One of the most exciting changes that could mean a breakthrough in health centers on the term mind-body medicine. Twenty years ago, the equation was definitely body-oriented. If it was conceded that the mind plays a part in health, doctors generally had disparaging things to say about psychosomatic illness and the placebo effect. Neither seemed like “real” medicine, and no medical school curriculum taught otherwise. It was a source of dismay, in fact, that alternative approaches even existed.
What was not realized, as the mind-body connection turned into hard science, is that the polarity needs to be reversed entirely. It is the mind that dominates the body, that acts as chooser, controller, and governor. Instead of being incidental, your state of awareness plays a huge part in how your cells function. We need to reinvent the body as a creation of consciousness – that step, which was taken thousands of years ago in Ayurveda and Chinese medicine, would clarify so many mysteries surrounding faith healing, energy work, acupuncture, Qi Gong, and spontaneous remissions of intractable disorders like cancer and rheumatoid arthritis.
So far, the breakthrough hasn’t occurred, not on a completely reliable basis, secure enough so that using the mind as healer becomes more predictable and efficacious than drugs and surgery. The reason that we don’t have mind-based therapies at every hospital are complicated. Rather than go into them, let’s ask the most salient question. What can you and I do to promote wellness based, first and foremost, on consciousness?
To answer that question, you need specific goals, as with any long-range project.
Goal #1: Free yourself from the past.
Goal #2: Address bad habits and addictions.
Goal #3: Find the core of the self.
Goal #4: Maintain a program for personal growth and evolution.
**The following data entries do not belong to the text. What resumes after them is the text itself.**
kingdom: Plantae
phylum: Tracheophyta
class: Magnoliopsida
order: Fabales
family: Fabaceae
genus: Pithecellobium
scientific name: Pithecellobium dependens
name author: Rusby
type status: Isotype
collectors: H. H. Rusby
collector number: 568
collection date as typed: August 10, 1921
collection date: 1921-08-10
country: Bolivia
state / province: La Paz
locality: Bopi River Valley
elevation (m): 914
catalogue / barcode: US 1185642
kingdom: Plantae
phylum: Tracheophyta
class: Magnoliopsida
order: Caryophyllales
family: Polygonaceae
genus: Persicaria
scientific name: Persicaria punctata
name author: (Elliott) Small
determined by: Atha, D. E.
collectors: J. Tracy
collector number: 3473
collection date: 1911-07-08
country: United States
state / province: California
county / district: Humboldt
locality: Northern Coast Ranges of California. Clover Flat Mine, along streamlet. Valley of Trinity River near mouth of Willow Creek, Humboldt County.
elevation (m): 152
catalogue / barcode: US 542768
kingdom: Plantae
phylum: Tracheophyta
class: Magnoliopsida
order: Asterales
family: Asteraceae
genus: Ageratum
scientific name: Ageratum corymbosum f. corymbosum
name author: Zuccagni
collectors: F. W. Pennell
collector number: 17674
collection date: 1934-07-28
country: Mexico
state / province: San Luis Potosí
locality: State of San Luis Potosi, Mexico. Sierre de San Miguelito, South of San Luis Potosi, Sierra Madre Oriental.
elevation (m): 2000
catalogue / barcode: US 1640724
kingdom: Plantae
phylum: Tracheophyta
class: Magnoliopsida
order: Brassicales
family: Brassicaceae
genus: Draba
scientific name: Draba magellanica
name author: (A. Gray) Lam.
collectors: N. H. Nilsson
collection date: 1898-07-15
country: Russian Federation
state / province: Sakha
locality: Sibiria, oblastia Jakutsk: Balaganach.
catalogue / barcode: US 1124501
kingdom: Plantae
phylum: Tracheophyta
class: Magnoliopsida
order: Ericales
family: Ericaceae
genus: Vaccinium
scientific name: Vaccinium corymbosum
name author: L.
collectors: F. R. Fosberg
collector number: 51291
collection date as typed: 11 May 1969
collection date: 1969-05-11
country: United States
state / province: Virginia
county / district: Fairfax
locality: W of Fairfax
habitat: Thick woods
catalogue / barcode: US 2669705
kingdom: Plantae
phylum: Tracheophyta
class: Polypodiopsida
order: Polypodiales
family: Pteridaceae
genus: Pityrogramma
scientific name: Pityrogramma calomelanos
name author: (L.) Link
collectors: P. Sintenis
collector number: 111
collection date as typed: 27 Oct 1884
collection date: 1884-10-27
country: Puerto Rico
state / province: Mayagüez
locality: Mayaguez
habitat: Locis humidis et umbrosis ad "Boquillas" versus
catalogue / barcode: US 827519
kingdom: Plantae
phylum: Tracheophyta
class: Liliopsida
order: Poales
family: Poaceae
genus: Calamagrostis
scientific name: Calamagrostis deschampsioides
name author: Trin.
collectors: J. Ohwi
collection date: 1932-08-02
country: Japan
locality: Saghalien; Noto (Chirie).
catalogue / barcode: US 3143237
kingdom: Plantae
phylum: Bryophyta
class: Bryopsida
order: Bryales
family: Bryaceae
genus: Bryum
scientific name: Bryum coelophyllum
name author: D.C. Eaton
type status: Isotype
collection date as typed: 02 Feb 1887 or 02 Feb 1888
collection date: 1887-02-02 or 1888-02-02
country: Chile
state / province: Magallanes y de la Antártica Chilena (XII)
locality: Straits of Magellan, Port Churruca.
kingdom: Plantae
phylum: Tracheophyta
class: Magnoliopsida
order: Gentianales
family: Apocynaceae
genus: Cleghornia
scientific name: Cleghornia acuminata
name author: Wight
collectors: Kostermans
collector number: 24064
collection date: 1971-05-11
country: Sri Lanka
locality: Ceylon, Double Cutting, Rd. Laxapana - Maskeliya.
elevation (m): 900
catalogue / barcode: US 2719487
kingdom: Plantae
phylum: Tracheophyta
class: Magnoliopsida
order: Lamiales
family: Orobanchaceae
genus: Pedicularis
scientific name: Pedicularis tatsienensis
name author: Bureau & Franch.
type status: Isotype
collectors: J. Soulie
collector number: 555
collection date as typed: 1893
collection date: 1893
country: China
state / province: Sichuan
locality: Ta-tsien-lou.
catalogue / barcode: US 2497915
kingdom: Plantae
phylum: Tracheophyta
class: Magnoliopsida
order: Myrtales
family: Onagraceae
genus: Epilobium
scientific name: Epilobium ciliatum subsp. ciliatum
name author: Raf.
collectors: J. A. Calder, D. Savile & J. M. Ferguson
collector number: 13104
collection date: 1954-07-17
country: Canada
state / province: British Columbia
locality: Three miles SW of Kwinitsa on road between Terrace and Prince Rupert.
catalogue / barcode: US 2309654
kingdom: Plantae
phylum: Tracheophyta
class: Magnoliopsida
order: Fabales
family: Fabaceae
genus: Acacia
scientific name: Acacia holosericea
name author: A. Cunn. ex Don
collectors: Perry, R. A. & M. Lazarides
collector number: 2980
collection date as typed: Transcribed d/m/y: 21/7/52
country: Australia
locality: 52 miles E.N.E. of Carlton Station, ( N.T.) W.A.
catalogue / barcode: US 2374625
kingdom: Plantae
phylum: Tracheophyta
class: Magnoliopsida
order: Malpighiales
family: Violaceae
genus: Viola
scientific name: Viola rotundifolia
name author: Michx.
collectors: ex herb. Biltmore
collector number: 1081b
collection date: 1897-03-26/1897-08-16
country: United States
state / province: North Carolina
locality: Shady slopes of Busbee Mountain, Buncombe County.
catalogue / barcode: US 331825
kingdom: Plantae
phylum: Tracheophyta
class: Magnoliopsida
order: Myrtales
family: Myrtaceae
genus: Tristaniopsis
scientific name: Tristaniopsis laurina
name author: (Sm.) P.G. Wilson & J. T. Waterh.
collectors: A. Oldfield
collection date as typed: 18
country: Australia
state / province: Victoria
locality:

Goal #5: Become aware of how your environment – at work, at home, in your closest relationships – mirrors who you are inside.
I’ve tried to state these goals as objectively as possible, without leaning toward one method or another. There are countless techniques available in the American supermarket of medical and health advice. But the reason that people come away frustrated and confused is that the specifics of what they are doing today – going to yoga class, drinking wheat grass juice, reading Buddhist sermons – becomes haphazard without an overall vision. These five goals give you the bare outline of a vision, which you can fill in by turning each into a question:
1. What am I doing to free myself from my past?
2. Am I honestly confronting my bad habits and addictive tendencies?
3. Do I make choices from a secure center, knowing who I really am?
4. Do I have confidence that I am evolving and will continue to evolve?
5. Looking around, how does my world, including everyone I relate to, reflect what’s going on inside?
These should be approached as medical questions, because even if you aren’t asking them – especially if you aren’t asking them – your body is eavesdropping all the time. There are three levels of reflection that give feedback to you: your thoughts, your physical condition, and the external world. They are linked and fused, which is what makes holism possible. If you could ignore your thoughts, your body, or your circumstances, letting one or two go while concentrating only on what’s left, holistic medicine, or holistic living, would be a delusion. Consciousness isn’t compartmentalized; it is whole. Your self is the hub from which everything emanates. All experience, physical, mental, and spiritual, occur in consciousness.
I think we’ve outlined a good beginning for switching the mind-body polarity. (Readers who wish to approach these issues in depth may want to look at my book, Reinventing the Body, Resurrecting the Soul.) We are immersed in a materialistic worldview, and although skepticism has been quieted somewhat by the flood of research confirming the mind-body connection, there will be resistance to seeing consciousness as central to well-being. But even if you decide to put your faith entirely in mainstream medicine and its focus on drugs and surgery – a choice that fewer informed people make nowadays – there is no doubt that positive lifestyle changes are unassailable for preventing more and more illnesses. You can’t make such changes without confronting most if not all the goals I’ve outlined. They are key if you want to send the best messages from mind to body.
Since you are sending such messages constantly, why shouldn’t they be the best?